We herein investigate the selective dehydration of ethanol at high conversions (>99.5%) and a moderate reaction temperature of 493 K over a silicotungstic acid (STA) catalyst supported on silica. The variation of STA loadings resulted in a linearly decreasing BET surface area with increasing STA content and the formation of negligible quantities of crystalline STA. In the ¹H MAS NMR spectra, two distinct NH₄⁺ species were identified after NH₃ adsorption, i.e. Brønsted acid sites on the external surface of the STA nanoparticles corresponding to a chemical shift of δ_1H = 6.6 ppm and Brønsted acid sites within the pseudo-liquid phase (PLP) corresponding to a chemical shift at δ_1H = 5.6 ppm. At 36 wt% loading, all Brønsted acid sites were easily accessible, while at higher STA-loadings the intensity at 5.6 ppm increased slowly with exposure time to NH₃ due to diffusion limitations. The lifetime of the STA catalyst has a maximum at a STA loading of 36 wt% exhibiting a TOS of 15.7 h. Impregnation with CsOH led to a slightly increased BET surface area. The preferred inhibition of external Brønsted acid sites is reflected by a decreasing intensity of the 6.6 ppm ¹H MAS NMR peak of NH₄⁺ ions.

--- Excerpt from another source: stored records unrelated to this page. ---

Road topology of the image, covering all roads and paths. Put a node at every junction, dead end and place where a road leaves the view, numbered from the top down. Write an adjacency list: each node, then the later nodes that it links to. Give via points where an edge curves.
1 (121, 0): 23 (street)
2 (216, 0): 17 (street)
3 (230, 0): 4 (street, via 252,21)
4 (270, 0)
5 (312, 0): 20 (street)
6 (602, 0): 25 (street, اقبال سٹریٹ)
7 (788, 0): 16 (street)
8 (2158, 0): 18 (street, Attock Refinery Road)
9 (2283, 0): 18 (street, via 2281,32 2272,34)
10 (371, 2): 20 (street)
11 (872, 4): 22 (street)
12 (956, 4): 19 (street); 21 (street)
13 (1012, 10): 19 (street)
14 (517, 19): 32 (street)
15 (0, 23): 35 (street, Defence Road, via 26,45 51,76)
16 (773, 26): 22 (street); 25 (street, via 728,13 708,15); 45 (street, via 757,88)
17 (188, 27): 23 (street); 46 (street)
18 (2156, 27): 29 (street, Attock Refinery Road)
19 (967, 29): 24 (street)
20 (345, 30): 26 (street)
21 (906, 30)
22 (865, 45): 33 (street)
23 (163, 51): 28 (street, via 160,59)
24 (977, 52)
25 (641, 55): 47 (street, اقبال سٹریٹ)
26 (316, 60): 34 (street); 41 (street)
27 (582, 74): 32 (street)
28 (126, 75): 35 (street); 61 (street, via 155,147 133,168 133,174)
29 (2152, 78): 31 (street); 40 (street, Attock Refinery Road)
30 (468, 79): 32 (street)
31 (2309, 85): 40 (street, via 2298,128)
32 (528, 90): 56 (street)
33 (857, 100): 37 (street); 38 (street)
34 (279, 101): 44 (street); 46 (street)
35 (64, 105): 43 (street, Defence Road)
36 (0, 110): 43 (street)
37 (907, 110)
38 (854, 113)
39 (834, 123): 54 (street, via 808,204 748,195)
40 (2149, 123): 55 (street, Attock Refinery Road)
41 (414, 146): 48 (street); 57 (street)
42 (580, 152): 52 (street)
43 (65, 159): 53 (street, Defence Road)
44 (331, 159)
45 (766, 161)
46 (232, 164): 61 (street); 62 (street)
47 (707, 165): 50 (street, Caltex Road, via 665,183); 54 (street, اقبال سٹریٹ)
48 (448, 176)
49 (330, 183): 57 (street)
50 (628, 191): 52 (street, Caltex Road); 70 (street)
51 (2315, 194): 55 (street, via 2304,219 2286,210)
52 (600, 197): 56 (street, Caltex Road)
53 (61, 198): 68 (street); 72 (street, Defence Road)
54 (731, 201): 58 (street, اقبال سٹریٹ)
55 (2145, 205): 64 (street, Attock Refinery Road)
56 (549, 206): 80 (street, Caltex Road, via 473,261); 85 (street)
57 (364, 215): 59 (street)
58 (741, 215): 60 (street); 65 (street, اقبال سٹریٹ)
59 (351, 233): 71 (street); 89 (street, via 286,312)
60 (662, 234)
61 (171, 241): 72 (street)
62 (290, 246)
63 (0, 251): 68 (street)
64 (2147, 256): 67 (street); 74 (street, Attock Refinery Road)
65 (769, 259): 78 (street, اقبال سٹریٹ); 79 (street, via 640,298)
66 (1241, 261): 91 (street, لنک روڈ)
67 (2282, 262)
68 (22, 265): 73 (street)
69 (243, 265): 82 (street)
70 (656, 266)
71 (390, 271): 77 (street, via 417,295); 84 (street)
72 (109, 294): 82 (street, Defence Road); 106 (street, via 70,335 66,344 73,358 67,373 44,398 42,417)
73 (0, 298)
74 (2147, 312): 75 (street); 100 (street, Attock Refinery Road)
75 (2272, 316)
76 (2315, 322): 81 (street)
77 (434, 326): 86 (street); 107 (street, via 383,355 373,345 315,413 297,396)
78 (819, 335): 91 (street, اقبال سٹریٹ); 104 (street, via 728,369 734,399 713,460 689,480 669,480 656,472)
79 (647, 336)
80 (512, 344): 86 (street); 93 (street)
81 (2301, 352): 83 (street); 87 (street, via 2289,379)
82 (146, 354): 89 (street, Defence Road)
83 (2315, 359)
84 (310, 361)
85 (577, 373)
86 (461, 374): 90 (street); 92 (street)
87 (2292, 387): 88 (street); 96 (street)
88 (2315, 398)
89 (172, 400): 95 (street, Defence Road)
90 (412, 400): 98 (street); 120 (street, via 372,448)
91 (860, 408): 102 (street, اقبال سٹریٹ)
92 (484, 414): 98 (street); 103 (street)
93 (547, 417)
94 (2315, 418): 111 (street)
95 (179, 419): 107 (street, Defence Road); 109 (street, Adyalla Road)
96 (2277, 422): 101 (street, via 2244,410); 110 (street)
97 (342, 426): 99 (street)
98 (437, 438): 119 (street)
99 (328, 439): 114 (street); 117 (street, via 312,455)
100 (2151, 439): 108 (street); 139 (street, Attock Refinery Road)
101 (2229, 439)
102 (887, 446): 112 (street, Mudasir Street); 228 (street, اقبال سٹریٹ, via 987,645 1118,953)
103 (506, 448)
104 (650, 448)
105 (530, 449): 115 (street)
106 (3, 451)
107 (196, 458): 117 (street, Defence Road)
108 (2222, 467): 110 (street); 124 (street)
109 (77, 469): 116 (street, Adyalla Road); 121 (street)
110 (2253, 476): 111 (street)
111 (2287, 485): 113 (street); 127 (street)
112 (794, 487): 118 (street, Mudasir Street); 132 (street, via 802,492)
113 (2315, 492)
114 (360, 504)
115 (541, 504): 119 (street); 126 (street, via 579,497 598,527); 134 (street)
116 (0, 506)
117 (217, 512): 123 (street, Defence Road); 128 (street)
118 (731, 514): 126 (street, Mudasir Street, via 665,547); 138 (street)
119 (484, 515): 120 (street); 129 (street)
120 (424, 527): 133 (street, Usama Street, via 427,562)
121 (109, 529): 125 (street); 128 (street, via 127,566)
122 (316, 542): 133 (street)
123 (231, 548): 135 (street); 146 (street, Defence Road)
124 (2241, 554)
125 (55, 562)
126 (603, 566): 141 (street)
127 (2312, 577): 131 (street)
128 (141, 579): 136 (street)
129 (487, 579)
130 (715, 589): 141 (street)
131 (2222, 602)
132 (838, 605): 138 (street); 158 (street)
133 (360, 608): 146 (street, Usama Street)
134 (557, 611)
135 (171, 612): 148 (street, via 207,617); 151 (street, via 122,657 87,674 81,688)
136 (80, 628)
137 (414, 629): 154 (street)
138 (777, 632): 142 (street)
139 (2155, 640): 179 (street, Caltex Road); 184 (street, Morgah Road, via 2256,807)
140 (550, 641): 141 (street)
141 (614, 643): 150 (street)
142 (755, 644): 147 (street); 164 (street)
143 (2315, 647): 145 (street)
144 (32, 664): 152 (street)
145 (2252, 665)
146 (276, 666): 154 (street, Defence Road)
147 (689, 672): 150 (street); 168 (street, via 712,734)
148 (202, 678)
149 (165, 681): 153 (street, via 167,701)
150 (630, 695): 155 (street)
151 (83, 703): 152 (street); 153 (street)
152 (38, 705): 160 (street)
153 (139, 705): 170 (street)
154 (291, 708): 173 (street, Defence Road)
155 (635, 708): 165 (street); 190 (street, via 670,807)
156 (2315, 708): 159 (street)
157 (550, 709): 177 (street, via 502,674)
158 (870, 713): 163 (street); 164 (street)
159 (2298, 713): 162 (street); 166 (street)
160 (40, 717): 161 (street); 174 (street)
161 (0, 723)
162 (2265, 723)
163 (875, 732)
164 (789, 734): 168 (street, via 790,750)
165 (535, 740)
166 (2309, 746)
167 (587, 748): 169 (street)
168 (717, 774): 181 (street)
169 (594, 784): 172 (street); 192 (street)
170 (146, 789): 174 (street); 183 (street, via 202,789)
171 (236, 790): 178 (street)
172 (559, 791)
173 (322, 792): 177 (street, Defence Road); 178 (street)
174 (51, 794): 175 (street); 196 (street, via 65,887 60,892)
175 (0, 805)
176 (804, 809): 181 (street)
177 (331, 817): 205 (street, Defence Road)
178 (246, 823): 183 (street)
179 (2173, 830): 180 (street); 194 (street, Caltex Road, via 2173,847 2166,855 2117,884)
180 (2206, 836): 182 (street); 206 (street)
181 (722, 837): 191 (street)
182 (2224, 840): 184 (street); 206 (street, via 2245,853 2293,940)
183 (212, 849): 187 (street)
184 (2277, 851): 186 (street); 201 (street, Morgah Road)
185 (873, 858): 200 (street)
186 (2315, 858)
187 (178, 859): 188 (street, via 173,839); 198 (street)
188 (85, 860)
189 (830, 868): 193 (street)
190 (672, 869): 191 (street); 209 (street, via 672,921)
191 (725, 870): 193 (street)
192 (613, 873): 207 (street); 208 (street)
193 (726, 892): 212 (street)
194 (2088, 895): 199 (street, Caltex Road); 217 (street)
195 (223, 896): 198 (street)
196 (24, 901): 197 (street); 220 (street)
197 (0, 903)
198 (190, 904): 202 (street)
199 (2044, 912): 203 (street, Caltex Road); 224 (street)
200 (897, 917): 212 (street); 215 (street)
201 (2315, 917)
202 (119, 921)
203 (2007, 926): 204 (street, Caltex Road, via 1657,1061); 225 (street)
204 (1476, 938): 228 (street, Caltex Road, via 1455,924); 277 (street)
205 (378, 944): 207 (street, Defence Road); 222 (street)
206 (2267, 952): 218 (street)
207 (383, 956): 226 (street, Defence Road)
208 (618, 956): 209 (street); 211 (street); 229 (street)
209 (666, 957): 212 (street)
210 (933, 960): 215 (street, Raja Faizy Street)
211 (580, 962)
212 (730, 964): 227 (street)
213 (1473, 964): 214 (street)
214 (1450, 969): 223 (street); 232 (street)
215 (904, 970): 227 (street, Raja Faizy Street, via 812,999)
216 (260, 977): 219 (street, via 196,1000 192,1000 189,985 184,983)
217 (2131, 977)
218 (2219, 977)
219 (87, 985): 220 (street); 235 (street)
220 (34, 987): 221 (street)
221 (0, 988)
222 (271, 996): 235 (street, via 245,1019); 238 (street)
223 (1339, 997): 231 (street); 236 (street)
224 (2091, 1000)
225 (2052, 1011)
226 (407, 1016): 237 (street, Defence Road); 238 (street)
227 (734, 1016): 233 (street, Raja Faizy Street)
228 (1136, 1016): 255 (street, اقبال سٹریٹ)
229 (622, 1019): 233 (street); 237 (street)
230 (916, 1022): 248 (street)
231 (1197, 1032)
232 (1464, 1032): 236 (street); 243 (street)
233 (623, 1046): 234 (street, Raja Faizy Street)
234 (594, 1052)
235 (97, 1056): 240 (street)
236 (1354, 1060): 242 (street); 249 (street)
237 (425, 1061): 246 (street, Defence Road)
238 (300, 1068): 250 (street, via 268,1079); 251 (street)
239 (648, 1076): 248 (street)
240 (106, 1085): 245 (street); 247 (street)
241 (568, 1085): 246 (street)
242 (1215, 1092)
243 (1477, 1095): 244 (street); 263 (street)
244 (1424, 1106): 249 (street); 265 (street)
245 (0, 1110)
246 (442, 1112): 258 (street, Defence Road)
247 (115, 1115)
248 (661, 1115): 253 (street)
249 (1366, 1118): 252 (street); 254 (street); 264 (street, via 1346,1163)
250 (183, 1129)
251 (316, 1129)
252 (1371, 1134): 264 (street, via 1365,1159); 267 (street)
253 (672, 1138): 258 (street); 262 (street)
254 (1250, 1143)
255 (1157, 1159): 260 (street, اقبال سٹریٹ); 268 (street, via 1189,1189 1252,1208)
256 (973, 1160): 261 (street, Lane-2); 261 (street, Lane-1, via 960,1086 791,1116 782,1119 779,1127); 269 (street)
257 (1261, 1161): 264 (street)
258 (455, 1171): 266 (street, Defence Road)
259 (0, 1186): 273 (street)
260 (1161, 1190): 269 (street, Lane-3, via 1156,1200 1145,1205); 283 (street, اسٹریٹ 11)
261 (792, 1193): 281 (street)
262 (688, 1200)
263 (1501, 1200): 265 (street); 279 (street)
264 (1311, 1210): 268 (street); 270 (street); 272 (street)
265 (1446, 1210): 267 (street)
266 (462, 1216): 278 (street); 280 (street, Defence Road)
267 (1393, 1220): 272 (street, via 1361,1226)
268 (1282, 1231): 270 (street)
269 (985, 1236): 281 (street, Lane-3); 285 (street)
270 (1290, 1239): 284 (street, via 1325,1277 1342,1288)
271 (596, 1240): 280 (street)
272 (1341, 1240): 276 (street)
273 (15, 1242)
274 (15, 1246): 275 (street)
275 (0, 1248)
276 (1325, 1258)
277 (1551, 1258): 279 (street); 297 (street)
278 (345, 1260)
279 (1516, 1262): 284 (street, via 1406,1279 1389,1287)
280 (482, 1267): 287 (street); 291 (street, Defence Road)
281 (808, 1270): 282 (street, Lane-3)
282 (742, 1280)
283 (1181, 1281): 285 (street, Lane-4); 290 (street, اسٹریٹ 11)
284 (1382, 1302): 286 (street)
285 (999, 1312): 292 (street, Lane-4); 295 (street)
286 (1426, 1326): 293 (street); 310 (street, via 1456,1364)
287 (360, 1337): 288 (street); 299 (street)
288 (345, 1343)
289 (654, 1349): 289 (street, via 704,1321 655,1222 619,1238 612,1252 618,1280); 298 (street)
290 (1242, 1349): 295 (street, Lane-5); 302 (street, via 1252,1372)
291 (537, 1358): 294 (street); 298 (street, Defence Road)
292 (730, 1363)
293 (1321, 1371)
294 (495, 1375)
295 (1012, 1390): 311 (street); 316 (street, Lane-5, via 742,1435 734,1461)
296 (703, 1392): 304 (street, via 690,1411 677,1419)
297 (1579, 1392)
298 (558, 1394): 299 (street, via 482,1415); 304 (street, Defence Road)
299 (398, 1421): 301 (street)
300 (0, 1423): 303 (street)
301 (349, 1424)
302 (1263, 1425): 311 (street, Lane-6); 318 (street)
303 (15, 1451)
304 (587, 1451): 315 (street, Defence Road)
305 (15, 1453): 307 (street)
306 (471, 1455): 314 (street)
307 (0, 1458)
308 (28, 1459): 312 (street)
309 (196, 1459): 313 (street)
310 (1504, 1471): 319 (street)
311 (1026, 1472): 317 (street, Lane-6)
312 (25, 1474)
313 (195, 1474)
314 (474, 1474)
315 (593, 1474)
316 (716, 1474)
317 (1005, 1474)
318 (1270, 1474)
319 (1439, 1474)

The inhibition increases the lifetime to up to 30 h at conversions above 99.5%, as a result of the suppressed formation of higher olefins as by-products. Thus, the impregnation with CsOH is an efficient way to reduce external Brønsted acid sites of supported STA catalysts and leads to a longer lifetime and selectivity in the ethanol dehydration process under industrially relevant conditions.